Kabar baiknya, Gerhana Bulan Total 7 September 2025 dapat disaksikan langsung dengan mata telanjang. Tidak diperlukan teleskop atau peralatan khusus, meskipun penggunaan teleskop atau kamera akan membuat pengalaman semakin menarik.

Bagi yang tidak bisa mengamati secara langsung karena faktor cuaca atau lokasi, BMKG juga menyediakan layanan siaran langsung melalui website resmi gerhana.bmkg.go.id. Melalui kanal daring ini, semua orang tetap dapat menikmati keindahan Blood Moon dari layar perangkat masing-masing.

Menurut peta visibilitas BMKG, gerhana ini bisa diamati dari sebagian besar kawasan Asia, termasuk seluruh wilayah Indonesia, hingga bagian barat Australia.
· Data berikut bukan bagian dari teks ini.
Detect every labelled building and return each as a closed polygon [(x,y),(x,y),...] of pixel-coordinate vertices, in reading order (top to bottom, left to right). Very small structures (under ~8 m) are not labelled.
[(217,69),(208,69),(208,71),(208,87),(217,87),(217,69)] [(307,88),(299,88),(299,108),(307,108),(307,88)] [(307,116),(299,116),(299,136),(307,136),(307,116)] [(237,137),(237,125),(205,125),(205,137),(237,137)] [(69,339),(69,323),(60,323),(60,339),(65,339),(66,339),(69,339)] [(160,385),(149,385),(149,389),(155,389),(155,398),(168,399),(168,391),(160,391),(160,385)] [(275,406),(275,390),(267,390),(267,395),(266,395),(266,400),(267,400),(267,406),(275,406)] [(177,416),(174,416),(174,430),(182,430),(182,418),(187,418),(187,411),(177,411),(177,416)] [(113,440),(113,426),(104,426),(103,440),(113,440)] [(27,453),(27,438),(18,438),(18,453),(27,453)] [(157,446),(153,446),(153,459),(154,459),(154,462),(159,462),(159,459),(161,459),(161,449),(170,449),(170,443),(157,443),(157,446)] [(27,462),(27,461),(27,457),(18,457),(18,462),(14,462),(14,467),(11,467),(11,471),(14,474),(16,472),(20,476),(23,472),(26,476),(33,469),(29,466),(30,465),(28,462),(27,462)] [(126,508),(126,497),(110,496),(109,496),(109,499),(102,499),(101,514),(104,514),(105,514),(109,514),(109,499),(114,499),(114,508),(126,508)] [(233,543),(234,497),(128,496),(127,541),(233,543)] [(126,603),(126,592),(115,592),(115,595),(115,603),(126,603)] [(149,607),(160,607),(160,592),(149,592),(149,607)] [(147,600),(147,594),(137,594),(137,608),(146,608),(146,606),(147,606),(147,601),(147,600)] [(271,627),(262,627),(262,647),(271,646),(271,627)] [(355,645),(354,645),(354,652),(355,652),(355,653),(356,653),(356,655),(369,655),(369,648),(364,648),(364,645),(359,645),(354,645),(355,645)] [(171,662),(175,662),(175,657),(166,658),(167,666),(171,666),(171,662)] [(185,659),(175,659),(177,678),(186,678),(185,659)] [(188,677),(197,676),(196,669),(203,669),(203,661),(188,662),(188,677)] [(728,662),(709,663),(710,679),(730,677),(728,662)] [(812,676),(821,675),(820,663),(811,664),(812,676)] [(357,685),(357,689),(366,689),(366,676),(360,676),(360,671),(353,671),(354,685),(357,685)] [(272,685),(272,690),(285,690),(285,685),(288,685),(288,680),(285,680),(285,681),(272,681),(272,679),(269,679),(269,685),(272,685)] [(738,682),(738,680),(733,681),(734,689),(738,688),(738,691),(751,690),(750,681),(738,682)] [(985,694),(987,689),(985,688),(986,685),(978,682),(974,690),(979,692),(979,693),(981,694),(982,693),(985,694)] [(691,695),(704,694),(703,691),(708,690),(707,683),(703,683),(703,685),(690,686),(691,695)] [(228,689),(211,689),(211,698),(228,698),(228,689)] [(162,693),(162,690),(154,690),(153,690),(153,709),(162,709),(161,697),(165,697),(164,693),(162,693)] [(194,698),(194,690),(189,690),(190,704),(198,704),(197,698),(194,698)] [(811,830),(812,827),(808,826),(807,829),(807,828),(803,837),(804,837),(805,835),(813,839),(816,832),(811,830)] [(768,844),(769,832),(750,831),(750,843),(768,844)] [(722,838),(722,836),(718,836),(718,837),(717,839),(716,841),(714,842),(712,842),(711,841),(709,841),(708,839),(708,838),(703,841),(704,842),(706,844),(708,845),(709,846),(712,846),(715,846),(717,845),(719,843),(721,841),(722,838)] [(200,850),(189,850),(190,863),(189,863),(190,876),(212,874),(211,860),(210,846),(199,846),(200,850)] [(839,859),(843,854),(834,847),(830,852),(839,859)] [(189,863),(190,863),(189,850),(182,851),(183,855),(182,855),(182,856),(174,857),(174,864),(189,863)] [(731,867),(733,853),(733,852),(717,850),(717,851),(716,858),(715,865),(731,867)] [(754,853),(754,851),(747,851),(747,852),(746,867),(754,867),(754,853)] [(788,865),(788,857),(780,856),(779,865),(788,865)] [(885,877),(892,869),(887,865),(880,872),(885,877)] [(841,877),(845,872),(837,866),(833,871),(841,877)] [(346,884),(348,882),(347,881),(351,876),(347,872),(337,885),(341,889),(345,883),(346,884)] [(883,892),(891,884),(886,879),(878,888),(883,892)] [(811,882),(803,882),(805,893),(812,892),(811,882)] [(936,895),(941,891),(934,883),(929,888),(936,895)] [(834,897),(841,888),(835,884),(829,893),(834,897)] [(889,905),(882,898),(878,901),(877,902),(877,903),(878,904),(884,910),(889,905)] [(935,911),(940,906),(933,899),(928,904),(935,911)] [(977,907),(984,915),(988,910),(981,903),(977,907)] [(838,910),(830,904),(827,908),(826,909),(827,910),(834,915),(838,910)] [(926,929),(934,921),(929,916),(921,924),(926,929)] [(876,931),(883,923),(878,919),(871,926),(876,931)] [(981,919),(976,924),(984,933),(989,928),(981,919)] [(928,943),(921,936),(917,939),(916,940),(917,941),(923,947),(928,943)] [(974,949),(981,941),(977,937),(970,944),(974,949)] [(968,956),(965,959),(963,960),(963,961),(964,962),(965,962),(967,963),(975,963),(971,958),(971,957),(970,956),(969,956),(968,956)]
Gerhana Bulan Total 7-8 September 2025 akan menjadi salah satu fenomena astronomi paling menakjubkan di tahun ini. Dengan durasi totalitas lebih dari satu jam, masyarakat Indonesia memiliki kesempatan luas untuk menikmati momen langka yang hanya muncul beberapa kali dalam setahun.

Jangan lewatkan kesempatan berharga ini, baik dengan mengamatinya langsung dari langit malam maupun melalui tayangan siaran BMKG.